Por otra parte, los resultados de este trabajo indican que ZDP también
desempeña un papel en la reparación de daños en el DNA, probablemente
procesando roturas de cadena sencilla generadas directamente por agentes
genotóxicos o surgidas indirectamente como intermediarios de reparación.
También se ha examinado el posible papel de XRCC1 (X-ray cross
complementing group protein 1) en la ruta de desmetilación activa de DNA.
Nuestros resultados indican que XRCC1 es un componente del mecanismo de
BER en plantas y que participa en varias etapas de la desmetilación. XRCC1
interacciona con ROS1 y ZDP, estimulando las actividades enzimáticas de ambas
proteínas in vitro.
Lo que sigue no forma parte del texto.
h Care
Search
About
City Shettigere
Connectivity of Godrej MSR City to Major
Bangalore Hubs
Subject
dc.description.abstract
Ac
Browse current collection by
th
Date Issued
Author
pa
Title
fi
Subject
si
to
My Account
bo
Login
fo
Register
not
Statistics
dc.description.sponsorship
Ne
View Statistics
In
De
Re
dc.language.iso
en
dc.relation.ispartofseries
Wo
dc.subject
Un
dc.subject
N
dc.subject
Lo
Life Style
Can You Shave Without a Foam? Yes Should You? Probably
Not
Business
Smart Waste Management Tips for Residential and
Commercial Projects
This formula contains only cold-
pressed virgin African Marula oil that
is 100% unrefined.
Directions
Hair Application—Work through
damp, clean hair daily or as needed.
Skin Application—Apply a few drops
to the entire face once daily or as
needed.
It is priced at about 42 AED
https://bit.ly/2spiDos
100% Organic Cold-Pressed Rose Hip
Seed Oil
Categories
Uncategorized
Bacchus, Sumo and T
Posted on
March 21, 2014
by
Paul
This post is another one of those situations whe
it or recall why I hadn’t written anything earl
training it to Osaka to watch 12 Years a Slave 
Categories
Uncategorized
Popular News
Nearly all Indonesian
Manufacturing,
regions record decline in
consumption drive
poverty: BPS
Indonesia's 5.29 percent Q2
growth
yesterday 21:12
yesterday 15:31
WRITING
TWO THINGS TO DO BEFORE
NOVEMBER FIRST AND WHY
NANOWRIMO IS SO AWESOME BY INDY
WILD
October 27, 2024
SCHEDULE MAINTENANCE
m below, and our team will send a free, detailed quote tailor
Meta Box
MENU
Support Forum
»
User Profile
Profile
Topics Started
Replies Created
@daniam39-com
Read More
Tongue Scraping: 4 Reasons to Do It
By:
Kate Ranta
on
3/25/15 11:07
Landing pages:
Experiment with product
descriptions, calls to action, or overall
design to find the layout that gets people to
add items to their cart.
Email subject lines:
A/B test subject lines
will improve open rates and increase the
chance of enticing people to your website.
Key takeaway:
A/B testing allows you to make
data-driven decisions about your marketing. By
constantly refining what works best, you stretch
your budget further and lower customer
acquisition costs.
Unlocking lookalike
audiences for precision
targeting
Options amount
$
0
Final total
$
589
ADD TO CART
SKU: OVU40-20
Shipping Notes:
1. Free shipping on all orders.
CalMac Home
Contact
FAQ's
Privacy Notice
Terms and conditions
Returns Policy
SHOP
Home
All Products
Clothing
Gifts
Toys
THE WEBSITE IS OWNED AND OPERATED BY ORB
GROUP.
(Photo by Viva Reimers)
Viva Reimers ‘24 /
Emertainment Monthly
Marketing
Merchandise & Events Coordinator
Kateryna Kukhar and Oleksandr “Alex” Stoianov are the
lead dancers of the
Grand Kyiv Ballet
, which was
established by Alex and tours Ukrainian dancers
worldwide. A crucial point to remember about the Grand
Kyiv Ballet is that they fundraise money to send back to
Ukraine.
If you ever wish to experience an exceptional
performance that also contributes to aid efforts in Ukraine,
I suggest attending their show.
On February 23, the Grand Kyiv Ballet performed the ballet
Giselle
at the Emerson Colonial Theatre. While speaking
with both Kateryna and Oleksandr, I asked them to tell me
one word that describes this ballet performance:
Los extractos celulares de plantas mutantes xrcc1 muestran una menor capacidad de completar la desmetilación, y XRCC1 facilita tanto la
eliminación del grupo 3´-P catalizada por ZDP como el paso final de ligación del
DNA. En definitiva, los resultados de esta tesis demuestran que ZDP y XRCC1
funcionan con posterioridad a ROS1 en una ruta de desmetilación activa del DNA
en plantas, y contribuyen a entender el papel de la maquinaria de reparación del
DNA en la modificación de los patrones epigenéticos.